STATED PROBLEM ▸ Return each line of the listing below exactly, without changing any character.
-- PROVIDED RECORDS start --
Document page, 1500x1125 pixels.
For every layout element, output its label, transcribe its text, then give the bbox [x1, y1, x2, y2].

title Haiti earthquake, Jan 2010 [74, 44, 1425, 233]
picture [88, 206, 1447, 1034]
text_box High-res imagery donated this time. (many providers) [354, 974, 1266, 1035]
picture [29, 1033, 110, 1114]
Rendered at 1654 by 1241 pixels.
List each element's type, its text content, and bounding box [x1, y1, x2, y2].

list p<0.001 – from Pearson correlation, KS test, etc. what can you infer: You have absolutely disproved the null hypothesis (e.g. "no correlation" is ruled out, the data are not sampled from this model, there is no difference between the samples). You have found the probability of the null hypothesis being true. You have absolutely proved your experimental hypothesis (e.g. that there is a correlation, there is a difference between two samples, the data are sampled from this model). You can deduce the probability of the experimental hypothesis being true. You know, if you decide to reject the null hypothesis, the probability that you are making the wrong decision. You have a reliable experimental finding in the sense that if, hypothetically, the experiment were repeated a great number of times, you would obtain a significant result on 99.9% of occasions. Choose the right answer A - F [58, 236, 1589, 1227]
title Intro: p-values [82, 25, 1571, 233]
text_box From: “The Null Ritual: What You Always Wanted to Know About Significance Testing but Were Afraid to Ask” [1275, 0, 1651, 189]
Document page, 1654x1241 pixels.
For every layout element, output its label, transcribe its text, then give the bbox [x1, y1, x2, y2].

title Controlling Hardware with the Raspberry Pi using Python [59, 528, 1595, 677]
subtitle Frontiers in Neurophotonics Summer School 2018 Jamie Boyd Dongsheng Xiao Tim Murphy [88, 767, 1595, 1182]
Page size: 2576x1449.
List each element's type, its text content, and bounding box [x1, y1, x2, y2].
-- PROVIDED RECORDS end --
ANSWER TO THE EXERCISE ▸
Document page, 1500x1125 pixels.
For every layout element, output its label, transcribe its text, then give the bbox [x1, y1, x2, y2].

title Haiti earthquake, Jan 2010 [74, 44, 1425, 233]
picture [88, 206, 1447, 1034]
text_box High-res imagery donated this time. (many providers) [354, 974, 1266, 1035]
picture [29, 1033, 110, 1114]
Rendered at 1654 by 1241 pixels.
List each element's type, its text content, and bounding box [x1, y1, x2, y2].

list p<0.001 – from Pearson correlation, KS test, etc. what can you infer: You have absolutely disproved the null hypothesis (e.g. "no correlation" is ruled out, the data are not sampled from this model, there is no difference between the samples). You have found the probability of the null hypothesis being true. You have absolutely proved your experimental hypothesis (e.g. that there is a correlation, there is a difference between two samples, the data are sampled from this model). You can deduce the probability of the experimental hypothesis being true. You know, if you decide to reject the null hypothesis, the probability that you are making the wrong decision. You have a reliable experimental finding in the sense that if, hypothetically, the experiment were repeated a great number of times, you would obtain a significant result on 99.9% of occasions. Choose the right answer A - F [58, 236, 1589, 1227]
title Intro: p-values [82, 25, 1571, 233]
text_box From: “The Null Ritual: What You Always Wanted to Know About Significance Testing but Were Afraid to Ask” [1275, 0, 1651, 189]
Document page, 1654x1241 pixels.
For every layout element, output its label, transcribe its text, then give the bbox [x1, y1, x2, y2].

title Controlling Hardware with the Raspberry Pi using Python [59, 528, 1595, 677]
subtitle Frontiers in Neurophotonics Summer School 2018 Jamie Boyd Dongsheng Xiao Tim Murphy [88, 767, 1595, 1182]
Page size: 2576x1449.
List each element's type, its text content, and bounding box [x1, y1, x2, y2].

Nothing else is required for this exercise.